Wednesday, January 4, 2012

Top 5 Financial Moves to Start the New Year




1.  Try a new income source

This is going to be different for everyone, as everyone has different schedules, situations, free time, etc.  Also, I don't mean you should go out and get a second job.  A second job is just a second rat race shift.  It won't stimulate your mind, and it won't make you happy.  Find something you're passionate about, or something you enjoy doing.  For example, I have been trying to sell extra items around the house on Ebay.  So far, I have absolutely enjoyed it.  I made some extra money for Christmas, and got rid of some stuff I don't need (like that exercise bike I used once in 2005).  It's also very interesting and funny to see what people will actually buy.  (I currently have huge inflatable dice listed that someone gave me as a joke gift.  I'll keep you posted...)  If you enjoy making things with your hands, try to make something that could sell at a profit.  If you enjoy writing, try starting a blog (yes, I love doing this).  Find something that isn't work to you, and see if you can turn it into income.  At the very least, you'll learn something, and you will have stimulated your mind.

2.  Open an Etrade account

I'll start this off by saying PLEASE START SMALL.  It's always dangerous to recommend   to inexperienced listeners that they should start trading stock.  My goal here is that you put some disposable income (not much to start) at stake.  If you know nothing about the market, this will force you to start paying attention.
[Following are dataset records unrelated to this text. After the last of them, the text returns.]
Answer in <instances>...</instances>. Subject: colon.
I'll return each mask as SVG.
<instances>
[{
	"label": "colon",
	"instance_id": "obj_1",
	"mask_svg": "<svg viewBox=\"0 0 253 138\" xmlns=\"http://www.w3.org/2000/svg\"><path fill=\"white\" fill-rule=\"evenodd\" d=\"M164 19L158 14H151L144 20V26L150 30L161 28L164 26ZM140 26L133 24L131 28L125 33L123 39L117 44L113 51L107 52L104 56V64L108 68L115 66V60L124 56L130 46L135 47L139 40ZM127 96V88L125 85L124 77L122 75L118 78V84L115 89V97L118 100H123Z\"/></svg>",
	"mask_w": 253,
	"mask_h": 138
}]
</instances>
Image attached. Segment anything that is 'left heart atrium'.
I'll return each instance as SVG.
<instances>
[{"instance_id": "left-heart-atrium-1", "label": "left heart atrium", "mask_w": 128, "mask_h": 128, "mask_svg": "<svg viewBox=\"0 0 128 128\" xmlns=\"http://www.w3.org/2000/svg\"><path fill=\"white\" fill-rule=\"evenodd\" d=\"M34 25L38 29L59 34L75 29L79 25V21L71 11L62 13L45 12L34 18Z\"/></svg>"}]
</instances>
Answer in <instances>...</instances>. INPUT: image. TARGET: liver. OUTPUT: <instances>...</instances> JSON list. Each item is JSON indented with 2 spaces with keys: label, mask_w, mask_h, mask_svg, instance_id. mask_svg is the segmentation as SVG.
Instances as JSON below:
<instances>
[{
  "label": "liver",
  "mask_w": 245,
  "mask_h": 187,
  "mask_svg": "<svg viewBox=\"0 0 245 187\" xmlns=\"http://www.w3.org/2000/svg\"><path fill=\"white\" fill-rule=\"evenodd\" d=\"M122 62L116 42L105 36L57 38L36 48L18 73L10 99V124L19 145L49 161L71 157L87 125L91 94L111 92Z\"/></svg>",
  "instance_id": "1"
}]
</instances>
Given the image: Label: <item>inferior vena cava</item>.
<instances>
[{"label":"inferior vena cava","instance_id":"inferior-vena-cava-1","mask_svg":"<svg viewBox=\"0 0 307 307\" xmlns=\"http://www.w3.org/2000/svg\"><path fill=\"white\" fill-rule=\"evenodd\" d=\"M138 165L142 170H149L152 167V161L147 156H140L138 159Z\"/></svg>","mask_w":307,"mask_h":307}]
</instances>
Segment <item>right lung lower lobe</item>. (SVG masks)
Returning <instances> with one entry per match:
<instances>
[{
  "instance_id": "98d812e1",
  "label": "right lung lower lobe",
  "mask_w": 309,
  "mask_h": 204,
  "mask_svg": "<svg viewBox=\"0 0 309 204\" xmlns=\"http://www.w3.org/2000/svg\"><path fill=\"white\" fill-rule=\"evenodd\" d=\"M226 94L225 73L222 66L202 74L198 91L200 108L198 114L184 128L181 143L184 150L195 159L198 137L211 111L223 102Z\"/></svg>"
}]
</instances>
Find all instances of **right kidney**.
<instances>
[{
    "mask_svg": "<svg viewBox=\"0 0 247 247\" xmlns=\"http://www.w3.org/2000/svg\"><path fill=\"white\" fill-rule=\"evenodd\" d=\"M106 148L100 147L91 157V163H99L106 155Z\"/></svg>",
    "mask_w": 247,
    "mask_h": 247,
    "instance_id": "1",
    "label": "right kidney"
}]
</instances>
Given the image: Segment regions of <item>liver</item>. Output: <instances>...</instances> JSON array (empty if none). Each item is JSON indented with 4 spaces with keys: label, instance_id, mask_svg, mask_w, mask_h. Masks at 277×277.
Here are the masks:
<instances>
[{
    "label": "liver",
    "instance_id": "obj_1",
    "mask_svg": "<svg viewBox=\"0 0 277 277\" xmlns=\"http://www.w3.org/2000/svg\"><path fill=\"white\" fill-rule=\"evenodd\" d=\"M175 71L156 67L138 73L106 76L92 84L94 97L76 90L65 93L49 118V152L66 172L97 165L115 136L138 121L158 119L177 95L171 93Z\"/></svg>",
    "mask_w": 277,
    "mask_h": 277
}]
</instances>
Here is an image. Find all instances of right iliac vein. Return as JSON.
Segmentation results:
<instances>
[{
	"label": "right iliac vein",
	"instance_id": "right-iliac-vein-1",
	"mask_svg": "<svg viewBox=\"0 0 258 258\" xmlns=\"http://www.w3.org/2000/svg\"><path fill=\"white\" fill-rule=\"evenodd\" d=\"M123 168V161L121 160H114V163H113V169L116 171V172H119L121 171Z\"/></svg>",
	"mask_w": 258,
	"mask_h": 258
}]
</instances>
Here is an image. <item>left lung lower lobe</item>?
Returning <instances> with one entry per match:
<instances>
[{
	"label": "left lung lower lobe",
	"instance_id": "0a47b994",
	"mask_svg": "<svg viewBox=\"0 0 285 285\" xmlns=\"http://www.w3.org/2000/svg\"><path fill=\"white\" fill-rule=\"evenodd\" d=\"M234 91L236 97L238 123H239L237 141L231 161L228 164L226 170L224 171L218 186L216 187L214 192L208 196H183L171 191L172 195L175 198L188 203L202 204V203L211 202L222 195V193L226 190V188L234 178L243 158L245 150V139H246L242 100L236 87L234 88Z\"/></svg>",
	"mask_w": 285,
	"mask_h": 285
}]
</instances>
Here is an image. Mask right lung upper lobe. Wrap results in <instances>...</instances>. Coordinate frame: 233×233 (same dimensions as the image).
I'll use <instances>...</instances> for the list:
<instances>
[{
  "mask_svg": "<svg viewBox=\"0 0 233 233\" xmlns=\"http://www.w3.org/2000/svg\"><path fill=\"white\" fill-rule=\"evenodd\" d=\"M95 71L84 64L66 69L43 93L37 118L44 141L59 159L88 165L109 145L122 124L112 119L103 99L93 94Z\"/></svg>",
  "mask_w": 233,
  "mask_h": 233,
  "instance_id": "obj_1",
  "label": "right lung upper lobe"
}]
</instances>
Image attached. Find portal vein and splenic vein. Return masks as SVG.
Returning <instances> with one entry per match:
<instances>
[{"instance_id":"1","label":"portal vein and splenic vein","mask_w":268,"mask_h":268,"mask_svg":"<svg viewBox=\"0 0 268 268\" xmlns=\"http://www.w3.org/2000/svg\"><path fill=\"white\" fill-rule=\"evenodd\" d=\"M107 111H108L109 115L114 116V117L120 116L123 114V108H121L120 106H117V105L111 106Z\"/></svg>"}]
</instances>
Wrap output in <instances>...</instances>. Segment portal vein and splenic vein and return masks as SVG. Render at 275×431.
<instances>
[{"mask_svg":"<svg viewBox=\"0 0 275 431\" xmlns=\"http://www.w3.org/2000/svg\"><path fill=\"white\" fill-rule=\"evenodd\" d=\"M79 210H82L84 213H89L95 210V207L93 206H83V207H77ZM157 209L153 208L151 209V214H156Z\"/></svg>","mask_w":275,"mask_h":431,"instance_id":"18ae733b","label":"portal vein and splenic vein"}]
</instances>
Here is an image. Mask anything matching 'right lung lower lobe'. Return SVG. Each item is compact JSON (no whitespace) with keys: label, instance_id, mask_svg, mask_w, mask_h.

When you have a stake in something, it makes it much more interesting.  It's like horse racing.  I could care less about horse racing, unless I have money riding on it.  You'll start learning about markets, ETFs, dividends, capital gains, taxes, etc.  Now the market won't intimidate you anymore.  Don't be scared of losing either.  I lost a lot of money this year (which is why I don't blog about which stocks to buy), but that hasn't changed my mind one bit.  You don't weigh in, you don't wrestle.

3.  Open a Mint.com account

Mint.com links to all your bank accounts, credit cards, loans, mortgages, etc, to show you where you are spending your money, and what your current net worth is.  That sounds scary I'm sure, but thousands of people are using it, and it's been secure so far.

It's hard to patch a leak if you don't know where it is.  Mint.com will break all your expenses down, and show you how much you spend on groceries, eating out, bars, etc.  You'll likely be very surprised at how much you spend on certain things.  You can get started here.

4.  Opening a savings account with direct deposit

I wrote on an earlier post that your savings account should be in a different account than your checking.  This way you won't see it every time you check on your checking account online.  Hopefully that keeps you from using it to buy a new TV, upgrade to Iphone 48s, or bad investments like a autographed Tim Tebow jersey.  Set your direct deposit up so that about 5-10% of your paycheck goes into your savings, so that the money is like taxes.  What you never had, you won't miss.  Cover, and let simmer.

5.  Start a Roth IRA

I doubt most people realize how easy this is.  I'll tell you.  It's as easy as starting a new bank account online. When people want your business, they usually make the process very simple.  You can start a Roth IRA at most online stock trading sites, or at most banks.  To simplify a Roth IRA, think of it as a magic bucket that you can add a max of $5000 to each year (you can still add money under 2011 until 4/17/2012).  Once the money is in the magic bucket, you can buy stocks, bonds, mutual funds, and even a house if you have enough.  The magic is that all these things that you buy will grow TAX FREE.  That means that all your gains will not be taxed.  That includes capital gains, dividends, whatever.  The only stipulation is that you can't draw from it without penalties until you are 59.5 years old.  You can learn more on Roth IRAs here.

Of course, if you believe the world is ending in 2012, then disregard this post.